━━━━━ Seitentext
Fünf Kinder, Hartz IV, Nichtwähler - das sind Annas Eltern. Anna selbst war die beste Abiturientin ihres Jahrgangs, ist heute 23 und Journalistin. Und sie geht wählen. Weil ihre Eltern sie zu einem politischen Menschen gemacht haben.
Dass mein Blick auf die Welt ein bisschen anders ist, habe ich zum ersten Mal gemerkt, als ich in der achten Klasse war. Wir hatten Politikunterricht und wir sollten eine Tabelle machen, mit zwei Spalten. In die linke Spalte sollten wir Sachen schreiben, die wir brauchen. Also Essen, eine Wohnung und so weiter. Und in die rechte Spalte Sachen, die wir haben wollen oder uns wünschen – zu Weihnachten oder zum Geburtstag oder so. Ich habe in die "Brauchen"-Spalte neben Essen und Wohnung geschrieben: "neue Schuhe". Und ich erinnere mich ziemlich genau daran, wie meine Lehrerin mir erklärt hat, dass das falsch war.
Neue Schuhe braucht man nicht, hat sie mir gesagt, sondern man will sie, weil man eben eigentlich ein paar zur Auswahl hat. Typisch Mädchen, haha. Aber ich meinte das vollkommen ernst, mit den Schuhen, weil ich wirklich welche gebraucht hätte. Ohne Spaß. Natürlich war ich nicht barfuß in der Schule, aber es war Herbst und meine Schuhe hatten Löcher. Nur, es war Ende des Monats und grad kein Geld dafür da, neue zu kaufen. Aber anstatt meiner Lehrerin das zu erklären, habe ich die Zeile durchgestrichen. Ich wollte nicht auffallen.
"Meine Eltern leben von Hartz-IV und ich habe vier Geschwister."
Meine Eltern leben von Hartz-IV und ich habe vier Geschwister. Ich bin in einer Plattenbausiedlung im Ruhrgebiet aufgewachsen, in meiner Grundschulklasse haben nur 6 von 23 Kindern zuhause deutsch gesprochen. Und um das Klischee perfekt zu machen: Meine Eltern gehen auch nicht wählen.
Warum, wieso, weshalb, dazu später mehr. Erstmal, und das weiß ich, klingt das alles voll nach einer Asi-Familie. Aber das passt nicht zu uns. Ich war die beste Abiturientin meines Jahrgangs, habe mich sozial engagiert und ein Stipendium bekommen und all solche Sachen, die gut auf dem Lebenslauf aussehen. Mein kleiner Bruder war an einem Internat für Hochbegabte. Jetzt studiert er Physik. Eigentlich sind meine Geschwister und ich kleine Streber. Wir haben Ziele, wir wollen irgendwas werden.
━━━━━━━━━━
━━━━━ Datensätze
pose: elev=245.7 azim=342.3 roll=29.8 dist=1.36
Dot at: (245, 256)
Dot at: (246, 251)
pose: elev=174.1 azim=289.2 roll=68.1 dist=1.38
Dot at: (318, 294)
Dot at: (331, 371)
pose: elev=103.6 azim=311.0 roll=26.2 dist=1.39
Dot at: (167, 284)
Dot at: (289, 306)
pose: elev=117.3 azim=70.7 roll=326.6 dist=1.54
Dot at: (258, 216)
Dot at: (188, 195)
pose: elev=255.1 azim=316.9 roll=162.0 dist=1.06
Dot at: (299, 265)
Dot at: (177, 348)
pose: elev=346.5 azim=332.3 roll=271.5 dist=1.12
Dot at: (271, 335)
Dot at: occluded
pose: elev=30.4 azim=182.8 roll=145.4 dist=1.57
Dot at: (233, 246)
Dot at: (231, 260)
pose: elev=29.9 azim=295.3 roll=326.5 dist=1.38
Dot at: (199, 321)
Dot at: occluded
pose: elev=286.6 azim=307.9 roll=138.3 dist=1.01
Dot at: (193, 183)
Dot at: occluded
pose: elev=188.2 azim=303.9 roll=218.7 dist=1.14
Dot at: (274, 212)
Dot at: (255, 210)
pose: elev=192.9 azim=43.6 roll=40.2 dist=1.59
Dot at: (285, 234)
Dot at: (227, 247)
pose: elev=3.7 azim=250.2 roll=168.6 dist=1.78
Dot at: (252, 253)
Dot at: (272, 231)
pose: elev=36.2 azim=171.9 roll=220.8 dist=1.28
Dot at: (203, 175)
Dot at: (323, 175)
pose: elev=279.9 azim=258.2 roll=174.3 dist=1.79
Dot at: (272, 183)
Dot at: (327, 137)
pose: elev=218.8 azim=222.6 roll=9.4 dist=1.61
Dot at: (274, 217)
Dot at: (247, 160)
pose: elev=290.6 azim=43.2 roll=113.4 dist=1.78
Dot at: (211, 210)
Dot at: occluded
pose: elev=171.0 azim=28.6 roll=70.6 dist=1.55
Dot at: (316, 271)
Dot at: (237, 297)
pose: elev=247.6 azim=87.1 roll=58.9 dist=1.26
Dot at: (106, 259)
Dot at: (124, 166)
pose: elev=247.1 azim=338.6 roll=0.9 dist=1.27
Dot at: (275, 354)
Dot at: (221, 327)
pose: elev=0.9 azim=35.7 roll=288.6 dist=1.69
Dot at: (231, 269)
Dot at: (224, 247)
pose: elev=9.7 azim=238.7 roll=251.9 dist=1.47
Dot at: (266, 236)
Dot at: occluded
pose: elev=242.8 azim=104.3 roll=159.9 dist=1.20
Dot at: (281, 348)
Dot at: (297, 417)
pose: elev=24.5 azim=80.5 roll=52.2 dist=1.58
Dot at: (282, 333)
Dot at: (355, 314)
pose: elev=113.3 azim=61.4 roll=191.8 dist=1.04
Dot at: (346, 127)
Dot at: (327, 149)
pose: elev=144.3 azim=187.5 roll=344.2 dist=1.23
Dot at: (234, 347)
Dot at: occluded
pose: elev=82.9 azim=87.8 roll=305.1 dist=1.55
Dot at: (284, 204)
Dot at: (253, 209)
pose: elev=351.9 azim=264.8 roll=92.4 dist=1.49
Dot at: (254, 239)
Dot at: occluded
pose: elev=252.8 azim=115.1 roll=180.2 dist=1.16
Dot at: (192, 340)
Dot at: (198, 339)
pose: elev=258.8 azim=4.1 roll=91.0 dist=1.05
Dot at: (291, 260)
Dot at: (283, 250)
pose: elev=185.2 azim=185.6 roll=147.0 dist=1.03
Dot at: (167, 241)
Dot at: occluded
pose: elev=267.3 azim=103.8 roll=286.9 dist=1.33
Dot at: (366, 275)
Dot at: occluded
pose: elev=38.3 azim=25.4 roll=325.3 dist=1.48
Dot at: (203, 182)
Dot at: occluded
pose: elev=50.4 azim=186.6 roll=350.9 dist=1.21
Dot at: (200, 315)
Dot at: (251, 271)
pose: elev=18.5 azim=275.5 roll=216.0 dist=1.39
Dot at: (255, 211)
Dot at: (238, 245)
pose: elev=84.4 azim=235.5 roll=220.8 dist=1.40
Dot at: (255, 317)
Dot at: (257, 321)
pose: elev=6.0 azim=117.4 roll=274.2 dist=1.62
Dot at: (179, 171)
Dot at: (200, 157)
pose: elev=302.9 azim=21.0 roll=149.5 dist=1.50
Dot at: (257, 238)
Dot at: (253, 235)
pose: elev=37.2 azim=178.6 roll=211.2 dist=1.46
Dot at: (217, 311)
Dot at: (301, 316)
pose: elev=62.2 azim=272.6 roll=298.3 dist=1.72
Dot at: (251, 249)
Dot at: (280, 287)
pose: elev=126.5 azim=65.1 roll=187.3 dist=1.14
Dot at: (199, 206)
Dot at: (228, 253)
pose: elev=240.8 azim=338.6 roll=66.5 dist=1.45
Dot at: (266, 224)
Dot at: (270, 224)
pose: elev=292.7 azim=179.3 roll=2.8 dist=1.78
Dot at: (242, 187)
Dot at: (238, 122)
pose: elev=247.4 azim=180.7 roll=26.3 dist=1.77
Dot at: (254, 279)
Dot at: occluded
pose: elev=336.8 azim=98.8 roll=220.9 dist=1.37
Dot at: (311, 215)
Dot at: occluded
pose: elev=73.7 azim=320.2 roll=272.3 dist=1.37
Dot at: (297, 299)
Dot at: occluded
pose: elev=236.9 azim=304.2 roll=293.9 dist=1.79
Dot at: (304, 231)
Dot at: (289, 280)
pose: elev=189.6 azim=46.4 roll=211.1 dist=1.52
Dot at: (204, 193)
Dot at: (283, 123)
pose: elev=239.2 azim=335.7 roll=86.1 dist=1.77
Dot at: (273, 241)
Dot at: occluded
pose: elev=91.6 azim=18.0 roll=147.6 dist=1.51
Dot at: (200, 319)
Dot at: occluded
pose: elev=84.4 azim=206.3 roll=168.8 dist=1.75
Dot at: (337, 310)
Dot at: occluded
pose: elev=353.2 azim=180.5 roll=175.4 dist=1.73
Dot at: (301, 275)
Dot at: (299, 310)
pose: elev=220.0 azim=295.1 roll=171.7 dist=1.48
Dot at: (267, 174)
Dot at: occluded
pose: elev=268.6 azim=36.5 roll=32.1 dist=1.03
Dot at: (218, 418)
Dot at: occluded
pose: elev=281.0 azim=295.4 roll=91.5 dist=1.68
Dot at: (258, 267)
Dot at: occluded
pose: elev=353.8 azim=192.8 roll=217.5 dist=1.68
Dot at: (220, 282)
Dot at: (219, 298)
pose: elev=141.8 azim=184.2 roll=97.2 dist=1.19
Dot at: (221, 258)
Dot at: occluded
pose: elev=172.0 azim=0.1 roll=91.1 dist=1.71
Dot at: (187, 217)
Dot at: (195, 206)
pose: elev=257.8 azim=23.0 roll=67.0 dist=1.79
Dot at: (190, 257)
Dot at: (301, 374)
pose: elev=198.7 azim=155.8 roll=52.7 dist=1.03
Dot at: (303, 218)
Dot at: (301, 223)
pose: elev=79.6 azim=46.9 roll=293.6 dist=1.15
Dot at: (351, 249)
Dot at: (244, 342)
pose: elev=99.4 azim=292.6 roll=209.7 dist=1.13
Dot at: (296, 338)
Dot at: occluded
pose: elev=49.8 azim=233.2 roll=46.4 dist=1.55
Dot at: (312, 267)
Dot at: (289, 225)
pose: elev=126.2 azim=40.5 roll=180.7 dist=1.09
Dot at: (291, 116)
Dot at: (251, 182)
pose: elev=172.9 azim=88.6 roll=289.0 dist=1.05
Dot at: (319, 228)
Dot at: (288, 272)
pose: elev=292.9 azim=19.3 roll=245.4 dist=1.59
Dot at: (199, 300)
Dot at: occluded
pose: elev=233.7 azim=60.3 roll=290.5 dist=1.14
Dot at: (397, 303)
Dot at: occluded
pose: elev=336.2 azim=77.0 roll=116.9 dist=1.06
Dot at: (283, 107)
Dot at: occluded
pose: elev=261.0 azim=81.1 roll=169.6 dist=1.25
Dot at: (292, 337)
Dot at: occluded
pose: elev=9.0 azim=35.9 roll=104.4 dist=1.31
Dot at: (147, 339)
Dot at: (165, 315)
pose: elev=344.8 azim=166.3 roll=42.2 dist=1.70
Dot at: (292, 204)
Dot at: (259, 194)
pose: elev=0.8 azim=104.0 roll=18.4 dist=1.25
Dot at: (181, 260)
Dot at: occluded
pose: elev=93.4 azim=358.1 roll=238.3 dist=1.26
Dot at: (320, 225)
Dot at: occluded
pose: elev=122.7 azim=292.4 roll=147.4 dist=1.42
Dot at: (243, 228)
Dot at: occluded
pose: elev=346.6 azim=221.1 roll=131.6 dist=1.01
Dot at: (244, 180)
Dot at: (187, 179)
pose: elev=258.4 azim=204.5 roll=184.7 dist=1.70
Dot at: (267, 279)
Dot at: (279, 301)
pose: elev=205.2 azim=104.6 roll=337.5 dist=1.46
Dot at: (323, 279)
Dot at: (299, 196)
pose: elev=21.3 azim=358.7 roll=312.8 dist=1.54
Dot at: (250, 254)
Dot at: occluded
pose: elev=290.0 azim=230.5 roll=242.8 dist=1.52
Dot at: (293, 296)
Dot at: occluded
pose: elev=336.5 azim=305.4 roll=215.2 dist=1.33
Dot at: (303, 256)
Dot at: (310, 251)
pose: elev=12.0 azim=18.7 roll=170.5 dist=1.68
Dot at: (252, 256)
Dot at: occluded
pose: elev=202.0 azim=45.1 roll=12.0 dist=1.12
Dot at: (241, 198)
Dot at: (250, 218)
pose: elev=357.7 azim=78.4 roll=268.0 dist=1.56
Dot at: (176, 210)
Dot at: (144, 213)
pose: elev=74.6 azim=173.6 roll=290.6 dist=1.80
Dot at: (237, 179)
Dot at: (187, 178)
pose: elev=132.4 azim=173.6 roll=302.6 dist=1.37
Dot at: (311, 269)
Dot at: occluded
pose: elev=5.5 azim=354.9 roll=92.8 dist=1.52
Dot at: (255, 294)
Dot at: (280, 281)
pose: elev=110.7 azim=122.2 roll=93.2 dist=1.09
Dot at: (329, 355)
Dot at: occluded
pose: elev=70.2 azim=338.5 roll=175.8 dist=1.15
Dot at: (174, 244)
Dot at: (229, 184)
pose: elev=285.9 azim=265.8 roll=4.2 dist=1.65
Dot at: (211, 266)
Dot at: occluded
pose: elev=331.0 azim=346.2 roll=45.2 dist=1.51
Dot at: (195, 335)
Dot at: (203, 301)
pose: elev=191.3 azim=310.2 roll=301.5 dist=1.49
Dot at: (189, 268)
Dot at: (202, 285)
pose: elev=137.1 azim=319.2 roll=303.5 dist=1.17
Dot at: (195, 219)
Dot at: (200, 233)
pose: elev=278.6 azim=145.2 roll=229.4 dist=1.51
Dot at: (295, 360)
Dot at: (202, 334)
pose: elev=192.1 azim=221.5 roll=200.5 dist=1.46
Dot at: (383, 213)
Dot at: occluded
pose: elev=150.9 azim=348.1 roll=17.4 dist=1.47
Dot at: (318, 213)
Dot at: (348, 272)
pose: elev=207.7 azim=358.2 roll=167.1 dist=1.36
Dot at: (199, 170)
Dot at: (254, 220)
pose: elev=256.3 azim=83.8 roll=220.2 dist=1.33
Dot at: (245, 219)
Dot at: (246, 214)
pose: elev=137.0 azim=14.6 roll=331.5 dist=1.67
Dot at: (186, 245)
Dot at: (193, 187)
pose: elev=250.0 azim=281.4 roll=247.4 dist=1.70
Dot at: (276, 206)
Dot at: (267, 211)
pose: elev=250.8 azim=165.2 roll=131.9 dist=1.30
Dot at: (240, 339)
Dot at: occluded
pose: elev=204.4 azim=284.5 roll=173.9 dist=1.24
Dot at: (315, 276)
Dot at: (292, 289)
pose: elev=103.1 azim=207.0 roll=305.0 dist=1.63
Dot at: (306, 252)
━━━━━━━━━━
Anforderungen> Was schrieb Anna laut dem Seitentext im Politikunterricht neben Essen und Wohnung in die „Brauchen“-Spalte? Die Datensätze werden hier nicht benötigt.

Antwort> „Neue Schuhe“.